## Text to read:
------------------------------------------------

On the path to strengthen teacher pipelines, support excellent teaching and improve retention, many states have developed opportunities for teacher leadership and advancement. While most states offer advanced licenses to encourage ongoing learning and growth within the teaching profession, many are now also including supports and incentives to encourage more teachers to become leaders in their classrooms, schools and communities. Though district and school leaders drive teacher development and career progressions, state policymakers are creating structures and incentives to support high-quality systems.

Education Commission of the States researched teacher leadership and licensure advancement policies in all states. Click on the questions below for 50-State Comparisons showing how all states approach specific policies, current through September 2018. Or choose to view a specific state’s approach by going to the individual state profiles page.

  • NEW! Data Visualization: Click here to explore our data set through an interactive web interface

Definitions

Licensure advancement is the process by which teachers advance from one license tier to another after meeting established requirements. States commonly include input measures (such as obtaining an established number of years of classroom experience and completing additional coursework), as well as output measures (such as evidence of effective teaching), when setting requirements for licensure advancement.

------------------------------------------------

## Objective A:
Quote the part of the passage on teacher leadership that opens with the words containing "On the path" and closes with "support high-quality systems.".

## Records provided:
------------------------------------------------

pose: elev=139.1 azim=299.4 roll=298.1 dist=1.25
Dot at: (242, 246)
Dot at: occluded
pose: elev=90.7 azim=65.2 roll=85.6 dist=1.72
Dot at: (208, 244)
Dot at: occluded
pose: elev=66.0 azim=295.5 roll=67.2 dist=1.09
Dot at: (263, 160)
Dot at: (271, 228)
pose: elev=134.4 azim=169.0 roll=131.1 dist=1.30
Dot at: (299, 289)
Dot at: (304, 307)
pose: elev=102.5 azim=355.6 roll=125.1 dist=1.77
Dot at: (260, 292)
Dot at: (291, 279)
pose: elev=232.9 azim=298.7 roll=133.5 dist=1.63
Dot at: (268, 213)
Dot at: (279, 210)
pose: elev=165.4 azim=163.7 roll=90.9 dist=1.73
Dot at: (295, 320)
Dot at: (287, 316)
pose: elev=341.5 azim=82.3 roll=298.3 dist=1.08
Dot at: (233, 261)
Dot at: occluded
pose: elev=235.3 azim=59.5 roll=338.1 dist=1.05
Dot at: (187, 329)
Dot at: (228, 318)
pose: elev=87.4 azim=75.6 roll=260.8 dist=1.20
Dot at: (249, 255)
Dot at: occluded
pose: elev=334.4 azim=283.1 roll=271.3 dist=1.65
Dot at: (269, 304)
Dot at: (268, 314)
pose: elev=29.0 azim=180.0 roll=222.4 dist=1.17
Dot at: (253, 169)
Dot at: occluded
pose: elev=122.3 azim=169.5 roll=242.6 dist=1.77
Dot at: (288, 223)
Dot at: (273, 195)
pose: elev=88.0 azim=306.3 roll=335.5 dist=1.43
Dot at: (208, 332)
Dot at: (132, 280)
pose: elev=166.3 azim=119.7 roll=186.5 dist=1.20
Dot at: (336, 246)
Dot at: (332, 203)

------------------------------------------------

## Objective B:
Print the rows again unchanged, starting with the line containing "pose: elev=235.3 azim=59.5" and ending with the last line of the rows, both included.

## Written solution A:
On the path to strengthen teacher pipelines, support excellent teaching and improve retention, many states have developed opportunities for teacher leadership and advancement. While most states offer advanced licenses to encourage ongoing learning and growth within the teaching profession, many are now also including supports and incentives to encourage more teachers to become leaders in their classrooms, schools and communities. Though district and school leaders drive teacher development and career progressions, state policymakers are creating structures and incentives to support high-quality systems.

## Written solution B:
pose: elev=235.3 azim=59.5 roll=338.1 dist=1.05
Dot at: (187, 329)
Dot at: (228, 318)
pose: elev=87.4 azim=75.6 roll=260.8 dist=1.20
Dot at: (249, 255)
Dot at: occluded
pose: elev=334.4 azim=283.1 roll=271.3 dist=1.65
Dot at: (269, 304)
Dot at: (268, 314)
pose: elev=29.0 azim=180.0 roll=222.4 dist=1.17
Dot at: (253, 169)
Dot at: occluded
pose: elev=122.3 azim=169.5 roll=242.6 dist=1.77
Dot at: (288, 223)
Dot at: (273, 195)
pose: elev=88.0 azim=306.3 roll=335.5 dist=1.43
Dot at: (208, 332)
Dot at: (132, 280)
pose: elev=166.3 azim=119.7 roll=186.5 dist=1.20
Dot at: (336, 246)
Dot at: (332, 203)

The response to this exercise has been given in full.